London Wall Place, UK



Architect
Make Architects
Date Built
2017
Location
London Wall
Description
As Make Architects point out, "... London Wall Place is a significant City of London site. Within it lie the remains of St Alphage Church and a section of the original London Wall."  They add that they have, " .... unlocked these historic structures and replaced the site’s existing buildings – a 1950s podium and a vacant tower – with a swathe of high-quality office space. ... the primary purpose of the endeavour, 500,000 sq ft of office space distributed in two blocks, one of them due to be occupied by the global asset manager Schroders. These are rendered in a vigorous style, a bit art deco in its striations of white concrete and dark tiles, a bit brutalist in the exaggeration of its projections and recessions, ......



.... the whole levitating over the bridges and gardens like a hovering Rockefeller Centre."

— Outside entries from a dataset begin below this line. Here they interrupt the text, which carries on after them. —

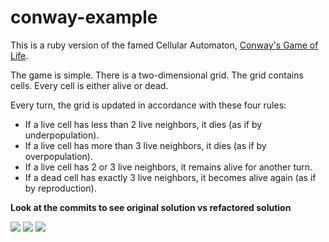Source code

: # conway-example

This is a ruby version of the famed Cellular Automaton, [Conway's Game of Life](http://en.wikipedia.org/wiki/Conway%27s_Game_of_Life).

The game is simple. There is a two-dimensional grid. The grid contains cells. Every cell is either alive or dead.

Every turn, the grid is updated in accordance with these four rules:
  - If a live cell has less than 2 live neighbors, it dies (as if by underpopulation).
  - If a live cell has more than 3 live neighbors, it dies (as if by overpopulation).
  - If a live cell has 2 or 3 live neighbors, it remains alive for another turn.
  - If a dead cell has exactly 3 live neighbors, it becomes alive again (as if by reproduction).
  
**Look at the commits to see original solution vs refactored solution**

<img src='http://upload.wikimedia.org/wikipedia/commons/thumb/4/45/Glider.svg/220px-Glider.svg.png'/>
<img src='http://upload.wikimedia.org/wikipedia/commons/thumb/4/45/Glider.svg/220px-Glider.svg.png'/>
<img src='http://upload.wikimedia.org/wikipedia/commons/thumb/4/45/Glider.svg/220px-Glider.svg.png'/>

In an article, published in the Guardian in July of 2018, Rowan Moore, reflects on the way the project has resurrected the adjacent Barbican's concept of streets in the sky by adding to and significantly enhancing the elevated pedestrian walkways.  "It was central to Make’s design that the stubs and relics of the elevated walkways should be celebrated and enhanced. It turned out, among other things, that those awkward residents – the Barbican itself being the most complete fulfilment of the pedway dream – quite liked the ability to get across busy roads without having to tangle with traffic. So the architects proposed more bridges, not fewer, to help reconnect the tattered network.  The new pedways are more playful and dramatic than the rational originals......







..... They curve and wind. They duck into the shade of overhanging buildings and emerge into light, .....



.... hover over water and jump across roads. ....



.... They are clad in rust-coloured pre-oxidised steel, part of a mildly fetishistic palette of materials that also includes ultra-white glass-reinforced concrete and black, ribbed expanses of faience tiling. They are wide enough to make room for benches in tropical hardwood and steel .....



– you are supposed to “dwell” there, says Sam Potter of Make, rather than just “pass through”.